==== Supplied records ====

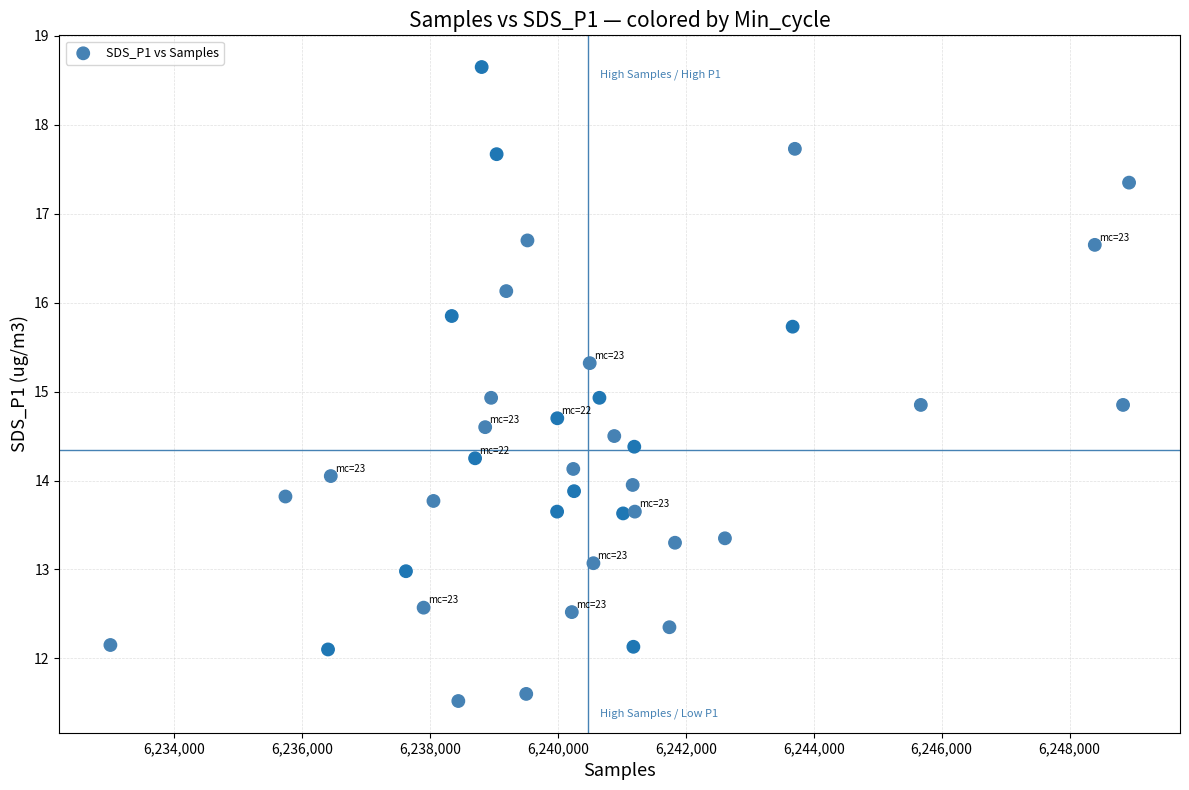

What is the range of X values (max minus min)?

15933.0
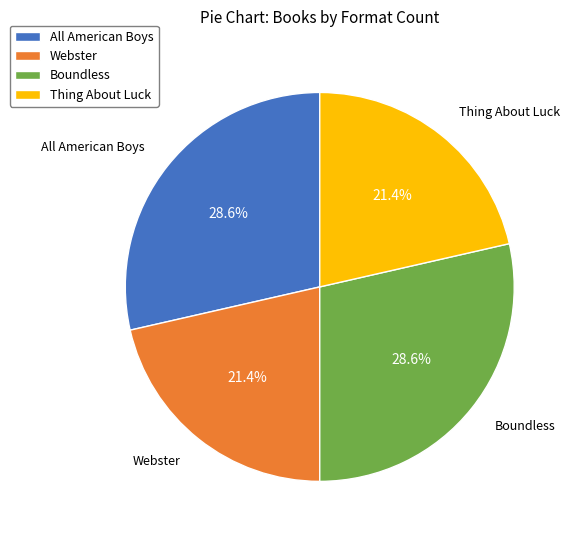

To the nearest percent, what percentage of the pie is Webster?

21%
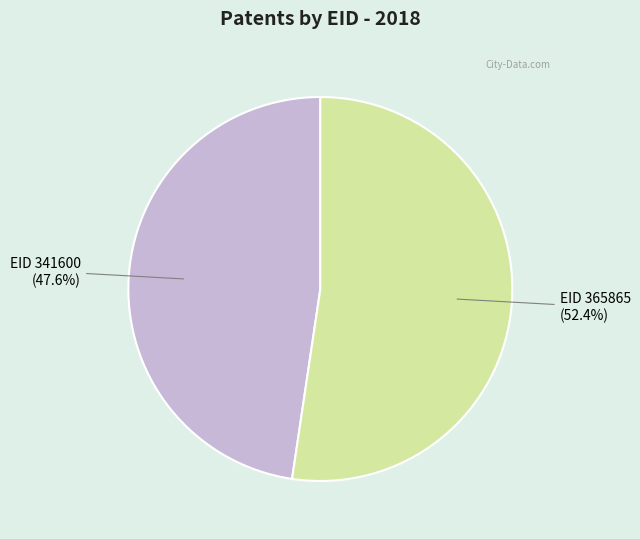

Is there a majority slice in this chart?

Yes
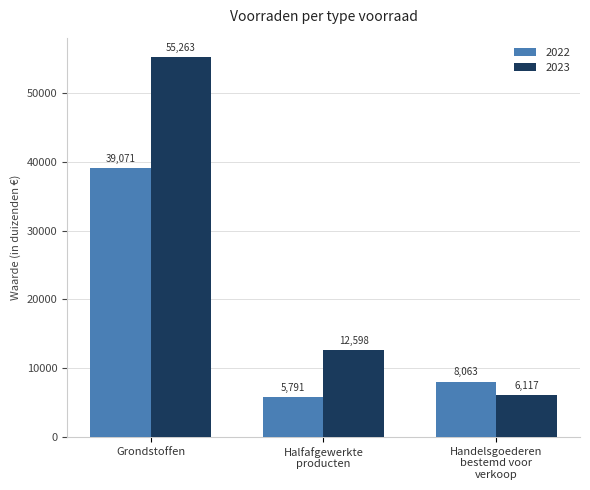

What is the total value across all series at Grondstoffen?

94334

====

- Job
Please rewrite the rows above, swapping "chart" for "graph" and keeping everything else unchanged. Leave the pictures out of your answer.

- Answer to this exercise
What is the range of X values (max minus min)?

15933.0

To the nearest percent, what percentage of the pie is Webster?

21%

Is there a majority slice in this graph?

Yes

What is the total value across all series at Grondstoffen?

94334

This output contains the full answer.